Data entries:
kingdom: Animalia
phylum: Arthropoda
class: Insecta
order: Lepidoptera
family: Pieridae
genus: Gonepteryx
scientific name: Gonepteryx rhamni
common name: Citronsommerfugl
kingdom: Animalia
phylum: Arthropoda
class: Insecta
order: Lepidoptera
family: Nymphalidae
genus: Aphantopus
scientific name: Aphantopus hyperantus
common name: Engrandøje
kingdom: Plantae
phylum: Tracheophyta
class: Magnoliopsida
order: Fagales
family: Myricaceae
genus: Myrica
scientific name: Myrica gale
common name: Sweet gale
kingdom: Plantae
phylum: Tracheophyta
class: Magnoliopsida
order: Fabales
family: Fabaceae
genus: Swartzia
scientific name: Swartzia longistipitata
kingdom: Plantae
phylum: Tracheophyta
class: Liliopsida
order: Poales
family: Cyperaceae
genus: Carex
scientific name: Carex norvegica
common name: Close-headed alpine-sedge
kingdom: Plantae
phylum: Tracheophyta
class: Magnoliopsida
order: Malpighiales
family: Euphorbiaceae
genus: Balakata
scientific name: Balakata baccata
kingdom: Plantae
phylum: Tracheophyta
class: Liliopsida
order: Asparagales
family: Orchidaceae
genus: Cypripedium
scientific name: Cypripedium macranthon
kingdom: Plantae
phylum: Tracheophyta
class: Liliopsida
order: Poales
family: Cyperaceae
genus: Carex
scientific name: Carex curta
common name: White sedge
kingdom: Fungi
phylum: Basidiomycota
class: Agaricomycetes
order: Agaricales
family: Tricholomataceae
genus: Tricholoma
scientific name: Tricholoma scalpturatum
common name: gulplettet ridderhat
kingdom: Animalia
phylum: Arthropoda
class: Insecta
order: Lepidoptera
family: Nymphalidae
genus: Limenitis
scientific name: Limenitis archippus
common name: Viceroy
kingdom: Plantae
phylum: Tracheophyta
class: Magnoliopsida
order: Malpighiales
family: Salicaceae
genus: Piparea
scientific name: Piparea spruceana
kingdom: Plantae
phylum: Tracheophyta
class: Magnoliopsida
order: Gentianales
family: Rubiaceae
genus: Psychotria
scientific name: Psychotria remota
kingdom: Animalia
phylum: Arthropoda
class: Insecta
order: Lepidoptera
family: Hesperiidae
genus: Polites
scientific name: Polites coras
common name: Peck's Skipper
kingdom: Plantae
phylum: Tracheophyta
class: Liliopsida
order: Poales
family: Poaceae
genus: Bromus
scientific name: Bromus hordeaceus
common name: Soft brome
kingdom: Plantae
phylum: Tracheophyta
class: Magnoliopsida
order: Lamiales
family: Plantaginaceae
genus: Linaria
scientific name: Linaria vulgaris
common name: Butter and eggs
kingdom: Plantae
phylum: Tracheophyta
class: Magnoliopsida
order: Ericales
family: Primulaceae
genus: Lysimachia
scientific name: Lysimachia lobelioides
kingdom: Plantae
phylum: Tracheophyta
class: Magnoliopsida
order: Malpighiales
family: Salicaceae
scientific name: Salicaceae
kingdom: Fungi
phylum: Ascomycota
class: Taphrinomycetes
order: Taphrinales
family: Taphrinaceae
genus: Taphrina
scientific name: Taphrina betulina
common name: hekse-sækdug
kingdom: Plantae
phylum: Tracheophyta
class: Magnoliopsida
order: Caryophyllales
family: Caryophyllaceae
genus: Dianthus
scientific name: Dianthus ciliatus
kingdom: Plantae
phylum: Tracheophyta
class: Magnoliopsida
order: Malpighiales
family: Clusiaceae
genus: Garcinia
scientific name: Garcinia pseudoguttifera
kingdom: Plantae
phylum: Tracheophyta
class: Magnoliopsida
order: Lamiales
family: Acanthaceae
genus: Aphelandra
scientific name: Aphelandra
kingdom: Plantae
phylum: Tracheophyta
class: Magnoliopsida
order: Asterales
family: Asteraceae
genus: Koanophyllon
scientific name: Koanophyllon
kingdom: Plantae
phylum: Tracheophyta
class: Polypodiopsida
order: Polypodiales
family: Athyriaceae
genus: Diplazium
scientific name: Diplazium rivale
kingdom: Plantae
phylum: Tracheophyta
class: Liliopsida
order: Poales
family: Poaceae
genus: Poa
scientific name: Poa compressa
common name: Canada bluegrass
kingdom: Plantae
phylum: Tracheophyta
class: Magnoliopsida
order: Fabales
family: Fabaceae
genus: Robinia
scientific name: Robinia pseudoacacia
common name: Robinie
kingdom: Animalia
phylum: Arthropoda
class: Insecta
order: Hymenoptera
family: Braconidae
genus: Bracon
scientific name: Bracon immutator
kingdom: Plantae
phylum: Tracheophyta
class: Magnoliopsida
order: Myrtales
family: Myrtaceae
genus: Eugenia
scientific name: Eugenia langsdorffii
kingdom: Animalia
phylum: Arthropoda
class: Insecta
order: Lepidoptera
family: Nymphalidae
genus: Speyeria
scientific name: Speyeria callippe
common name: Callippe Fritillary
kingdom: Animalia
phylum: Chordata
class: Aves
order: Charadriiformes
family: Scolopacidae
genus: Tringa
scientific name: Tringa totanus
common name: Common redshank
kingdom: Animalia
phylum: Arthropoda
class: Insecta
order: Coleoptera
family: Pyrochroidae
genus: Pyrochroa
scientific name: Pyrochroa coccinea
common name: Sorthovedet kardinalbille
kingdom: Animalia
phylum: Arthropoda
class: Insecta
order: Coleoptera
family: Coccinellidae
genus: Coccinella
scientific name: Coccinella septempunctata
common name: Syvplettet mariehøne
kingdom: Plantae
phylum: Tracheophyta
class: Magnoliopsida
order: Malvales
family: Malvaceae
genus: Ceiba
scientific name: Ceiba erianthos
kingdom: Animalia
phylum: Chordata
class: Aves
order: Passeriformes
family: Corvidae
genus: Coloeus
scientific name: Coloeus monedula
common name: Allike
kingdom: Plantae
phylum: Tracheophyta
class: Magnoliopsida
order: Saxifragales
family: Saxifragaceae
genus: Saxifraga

Work to complete:
Turn every line of the entries above into a single numbered list, skipping any blank lines.

Exercise answer:
1. kingdom: Animalia
2. phylum: Arthropoda
3. class: Insecta
4. order: Lepidoptera
5. family: Pieridae
6. genus: Gonepteryx
7. scientific name: Gonepteryx rhamni
8. common name: Citronsommerfugl
9. kingdom: Animalia
10. phylum: Arthropoda
11. class: Insecta
12. order: Lepidoptera
13. family: Nymphalidae
14. genus: Aphantopus
15. scientific name: Aphantopus hyperantus
16. common name: Engrandøje
17. kingdom: Plantae
18. phylum: Tracheophyta
19. class: Magnoliopsida
20. order: Fagales
21. family: Myricaceae
22. genus: Myrica
23. scientific name: Myrica gale
24. common name: Sweet gale
25. kingdom: Plantae
26. phylum: Tracheophyta
27. class: Magnoliopsida
28. order: Fabales
29. family: Fabaceae
30. genus: Swartzia
31. scientific name: Swartzia longistipitata
32. kingdom: Plantae
33. phylum: Tracheophyta
34. class: Liliopsida
35. order: Poales
36. family: Cyperaceae
37. genus: Carex
38. scientific name: Carex norvegica
39. common name: Close-headed alpine-sedge
40. kingdom: Plantae
41. phylum: Tracheophyta
42. class: Magnoliopsida
43. order: Malpighiales
44. family: Euphorbiaceae
45. genus: Balakata
46. scientific name: Balakata baccata
47. kingdom: Plantae
48. phylum: Tracheophyta
49. class: Liliopsida
50. order: Asparagales
51. family: Orchidaceae
52. genus: Cypripedium
53. scientific name: Cypripedium macranthon
54. kingdom: Plantae
55. phylum: Tracheophyta
56. class: Liliopsida
57. order: Poales
58. family: Cyperaceae
59. genus: Carex
60. scientific name: Carex curta
61. common name: White sedge
62. kingdom: Fungi
63. phylum: Basidiomycota
64. class: Agaricomycetes
65. order: Agaricales
66. family: Tricholomataceae
67. genus: Tricholoma
68. scientific name: Tricholoma scalpturatum
69. common name: gulplettet ridderhat
70. kingdom: Animalia
71. phylum: Arthropoda
72. class: Insecta
73. order: Lepidoptera
74. family: Nymphalidae
75. genus: Limenitis
76. scientific name: Limenitis archippus
77. common name: Viceroy
78. kingdom: Plantae
79. phylum: Tracheophyta
80. class: Magnoliopsida
81. order: Malpighiales
82. family: Salicaceae
83. genus: Piparea
84. scientific name: Piparea spruceana
85. kingdom: Plantae
86. phylum: Tracheophyta
87. class: Magnoliopsida
88. order: Gentianales
89. family: Rubiaceae
90. genus: Psychotria
91. scientific name: Psychotria remota
92. kingdom: Animalia
93. phylum: Arthropoda
94. class: Insecta
95. order: Lepidoptera
96. family: Hesperiidae
97. genus: Polites
98. scientific name: Polites coras
99. common name: Peck's Skipper
100. kingdom: Plantae
101. phylum: Tracheophyta
102. class: Liliopsida
103. order: Poales
104. family: Poaceae
105. genus: Bromus
106. scientific name: Bromus hordeaceus
107. common name: Soft brome
108. kingdom: Plantae
109. phylum: Tracheophyta
110. class: Magnoliopsida
111. order: Lamiales
112. family: Plantaginaceae
113. genus: Linaria
114. scientific name: Linaria vulgaris
115. common name: Butter and eggs
116. kingdom: Plantae
117. phylum: Tracheophyta
118. class: Magnoliopsida
119. order: Ericales
120. family: Primulaceae
121. genus: Lysimachia
122. scientific name: Lysimachia lobelioides
123. kingdom: Plantae
124. phylum: Tracheophyta
125. class: Magnoliopsida
126. order: Malpighiales
127. family: Salicaceae
128. scientific name: Salicaceae
129. kingdom: Fungi
130. phylum: Ascomycota
131. class: Taphrinomycetes
132. order: Taphrinales
133. family: Taphrinaceae
134. genus: Taphrina
135. scientific name: Taphrina betulina
136. common name: hekse-sækdug
137. kingdom: Plantae
138. phylum: Tracheophyta
139. class: Magnoliopsida
140. order: Caryophyllales
141. family: Caryophyllaceae
142. genus: Dianthus
143. scientific name: Dianthus ciliatus
144. kingdom: Plantae
145. phylum: Tracheophyta
146. class: Magnoliopsida
147. order: Malpighiales
148. family: Clusiaceae
149. genus: Garcinia
150. scientific name: Garcinia pseudoguttifera
151. kingdom: Plantae
152. phylum: Tracheophyta
153. class: Magnoliopsida
154. order: Lamiales
155. family: Acanthaceae
156. genus: Aphelandra
157. scientific name: Aphelandra
158. kingdom: Plantae
159. phylum: Tracheophyta
160. class: Magnoliopsida
161. order: Asterales
162. family: Asteraceae
163. genus: Koanophyllon
164. scientific name: Koanophyllon
165. kingdom: Plantae
166. phylum: Tracheophyta
167. class: Polypodiopsida
168. order: Polypodiales
169. family: Athyriaceae
170. genus: Diplazium
171. scientific name: Diplazium rivale
172. kingdom: Plantae
173. phylum: Tracheophyta
174. class: Liliopsida
175. order: Poales
176. family: Poaceae
177. genus: Poa
178. scientific name: Poa compressa
179. common name: Canada bluegrass
180. kingdom: Plantae
181. phylum: Tracheophyta
182. class: Magnoliopsida
183. order: Fabales
184. family: Fabaceae
185. genus: Robinia
186. scientific name: Robinia pseudoacacia
187. common name: Robinie
188. kingdom: Animalia
189. phylum: Arthropoda
190. class: Insecta
191. order: Hymenoptera
192. family: Braconidae
193. genus: Bracon
194. scientific name: Bracon immutator
195. kingdom: Plantae
196. phylum: Tracheophyta
197. class: Magnoliopsida
198. order: Myrtales
199. family: Myrtaceae
200. genus: Eugenia
201. scientific name: Eugenia langsdorffii
202. kingdom: Animalia
203. phylum: Arthropoda
204. class: Insecta
205. order: Lepidoptera
206. family: Nymphalidae
207. genus: Speyeria
208. scientific name: Speyeria callippe
209. common name: Callippe Fritillary
210. kingdom: Animalia
211. phylum: Chordata
212. class: Aves
213. order: Charadriiformes
214. family: Scolopacidae
215. genus: Tringa
216. scientific name: Tringa totanus
217. common name: Common redshank
218. kingdom: Animalia
219. phylum: Arthropoda
220. class: Insecta
221. order: Coleoptera
222. family: Pyrochroidae
223. genus: Pyrochroa
224. scientific name: Pyrochroa coccinea
225. common name: Sorthovedet kardinalbille
226. kingdom: Animalia
227. phylum: Arthropoda
228. class: Insecta
229. order: Coleoptera
230. family: Coccinellidae
231. genus: Coccinella
232. scientific name: Coccinella septempunctata
233. common name: Syvplettet mariehøne
234. kingdom: Plantae
235. phylum: Tracheophyta
236. class: Magnoliopsida
237. order: Malvales
238. family: Malvaceae
239. genus: Ceiba
240. scientific name: Ceiba erianthos
241. kingdom: Animalia
242. phylum: Chordata
243. class: Aves
244. order: Passeriformes
245. family: Corvidae
246. genus: Coloeus
247. scientific name: Coloeus monedula
248. common name: Allike
249. kingdom: Plantae
250. phylum: Tracheophyta
251. class: Magnoliopsida
252. order: Saxifragales
253. family: Saxifragaceae
254. genus: Saxifraga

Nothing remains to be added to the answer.